[Collected data]
- Opening Delimiter -

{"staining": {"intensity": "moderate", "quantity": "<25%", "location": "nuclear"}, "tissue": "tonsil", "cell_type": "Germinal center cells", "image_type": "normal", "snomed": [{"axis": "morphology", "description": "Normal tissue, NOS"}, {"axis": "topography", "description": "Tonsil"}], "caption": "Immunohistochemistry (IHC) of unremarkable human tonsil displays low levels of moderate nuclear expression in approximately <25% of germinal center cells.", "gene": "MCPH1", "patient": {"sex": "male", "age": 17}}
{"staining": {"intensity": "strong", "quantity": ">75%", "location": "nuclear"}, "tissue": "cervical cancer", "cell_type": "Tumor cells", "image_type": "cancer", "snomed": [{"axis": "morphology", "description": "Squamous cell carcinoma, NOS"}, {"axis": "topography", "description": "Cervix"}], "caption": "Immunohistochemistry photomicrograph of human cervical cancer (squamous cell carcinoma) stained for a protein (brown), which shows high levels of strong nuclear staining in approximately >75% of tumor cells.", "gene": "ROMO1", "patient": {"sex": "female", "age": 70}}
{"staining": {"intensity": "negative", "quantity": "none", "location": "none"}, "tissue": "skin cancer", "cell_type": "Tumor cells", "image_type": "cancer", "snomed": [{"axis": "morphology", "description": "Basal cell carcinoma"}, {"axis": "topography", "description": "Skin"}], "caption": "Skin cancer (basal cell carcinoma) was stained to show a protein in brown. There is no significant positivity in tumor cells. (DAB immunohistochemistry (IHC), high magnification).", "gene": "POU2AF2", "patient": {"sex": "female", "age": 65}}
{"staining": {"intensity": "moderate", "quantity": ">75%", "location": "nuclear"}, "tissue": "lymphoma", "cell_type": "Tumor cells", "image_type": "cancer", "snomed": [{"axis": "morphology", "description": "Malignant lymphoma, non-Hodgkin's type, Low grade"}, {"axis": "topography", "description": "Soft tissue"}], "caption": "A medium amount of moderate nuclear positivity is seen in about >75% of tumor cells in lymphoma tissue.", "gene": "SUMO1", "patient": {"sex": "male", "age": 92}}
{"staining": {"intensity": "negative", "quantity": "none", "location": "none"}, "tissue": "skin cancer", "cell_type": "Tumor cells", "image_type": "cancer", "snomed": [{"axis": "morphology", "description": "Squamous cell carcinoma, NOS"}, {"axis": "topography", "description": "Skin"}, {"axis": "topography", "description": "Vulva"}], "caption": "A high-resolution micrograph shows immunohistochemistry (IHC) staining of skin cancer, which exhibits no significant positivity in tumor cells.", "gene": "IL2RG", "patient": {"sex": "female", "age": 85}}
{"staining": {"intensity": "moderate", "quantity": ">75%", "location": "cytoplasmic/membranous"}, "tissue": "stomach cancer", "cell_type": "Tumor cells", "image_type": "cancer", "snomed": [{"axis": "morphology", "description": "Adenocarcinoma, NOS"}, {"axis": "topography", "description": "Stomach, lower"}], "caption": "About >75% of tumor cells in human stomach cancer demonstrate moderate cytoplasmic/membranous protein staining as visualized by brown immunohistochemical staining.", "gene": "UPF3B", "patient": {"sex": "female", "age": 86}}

- Closing Delimiter -

Exact copies of the lines from the start of the data up to the line holding "cancer (basal cell", both included, are all that is needed.

{"staining": {"intensity": "moderate", "quantity": "<25%", "location": "nuclear"}, "tissue": "tonsil", "cell_type": "Germinal center cells", "image_type": "normal", "snomed": [{"axis": "morphology", "description": "Normal tissue, NOS"}, {"axis": "topography", "description": "Tonsil"}], "caption": "Immunohistochemistry (IHC) of unremarkable human tonsil displays low levels of moderate nuclear expression in approximately <25% of germinal center cells.", "gene": "MCPH1", "patient": {"sex": "male", "age": 17}}
{"staining": {"intensity": "strong", "quantity": ">75%", "location": "nuclear"}, "tissue": "cervical cancer", "cell_type": "Tumor cells", "image_type": "cancer", "snomed": [{"axis": "morphology", "description": "Squamous cell carcinoma, NOS"}, {"axis": "topography", "description": "Cervix"}], "caption": "Immunohistochemistry photomicrograph of human cervical cancer (squamous cell carcinoma) stained for a protein (brown), which shows high levels of strong nuclear staining in approximately >75% of tumor cells.", "gene": "ROMO1", "patient": {"sex": "female", "age": 70}}
{"staining": {"intensity": "negative", "quantity": "none", "location": "none"}, "tissue": "skin cancer", "cell_type": "Tumor cells", "image_type": "cancer", "snomed": [{"axis": "morphology", "description": "Basal cell carcinoma"}, {"axis": "topography", "description": "Skin"}], "caption": "Skin cancer (basal cell carcinoma) was stained to show a protein in brown. There is no significant positivity in tumor cells. (DAB immunohistochemistry (IHC), high magnification).", "gene": "POU2AF2", "patient": {"sex": "female", "age": 65}}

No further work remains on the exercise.